Jack Greenberg, a civil rights attorneys who helped litigate the landmark Brown v. Board of Education case, died this week at age 91.
A member of Thurgood Marshall’s inner circle at the NAACP Legal Defense Fund, Greenberg worked on a number of high-profile civil rights cases, including Brown v. Board, which abolished “separate but equal” racially segregated public schools in 1954.
Greenberg—who was in his 20s when he helped argue cases that reached the U.S. Supreme Court under the umbrella of Brown v. Board—was the last living lawyer involved in the case.
Greenberg’s most significant contribution came in Delaware with Gebhart v. Belton, where he argued that black children in the state had the right to attend the all-white schools in their neighborhoods. The judge in the case ruled that the black schools were offering far less to children than the white schools —a violation of the “separate but equal” doctrine enshrined in the U.S. Supreme Court’s 1896 decision Plessy v.
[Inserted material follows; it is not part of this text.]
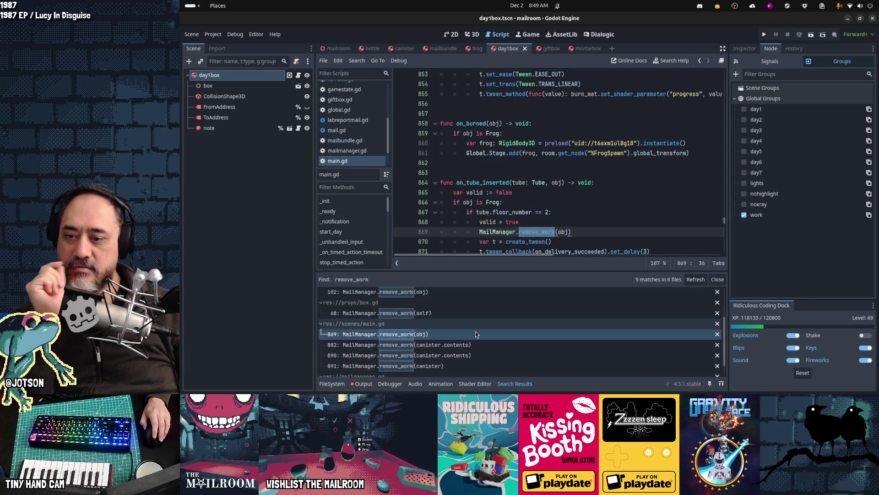
scroll(476, 331, down, 1)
Ferguson. But the decision focused on two high schools and did not apply broadly throughout Delaware.
The U.S. Supreme Court combined that case with similar ones from the District of Columbia, Kansas, South Carolina, and Virginia into a single case which eventually became Brown v. Board of Education.
Marshall, the lead litigator, of course, went on to become the nation’s first black Supreme Court justice. When Marshall left NAACP Legal Defense Fund in 1961 to serve as a federal appeals judge, he hand-picked Greenberg, who was Jewish, as director of the Legal Defense Fund.
Greenberg did not see himself as an improbable choice to lead a national campaign legal against race-based segregation and discrimination.
“The question of race never really entered into it. It was a matter of human liberty. It was the principles that were involved,” Greenberg said in Richard Kluger’s “Simple Justice: The History of Brown v. Board of Education and Black America’s Struggle for Equality.”
Greenberg went on lead the Legal Defense Fund for 23 years. Later in his career there, he argued Alexander v. Holmes County (Miss.) Board of Education, which came before the U.S. Supreme Court in 1969 to combat efforts to stall school integration in the south. In a case that came before the Court a full 15 years after Brown v. Board, the justices mandated that segregated school systems desegregate immediately.
After Greenberg’s retirement from the Legal Defense Fund, he served as an administrator and law professor at Columbia University—his alma matter.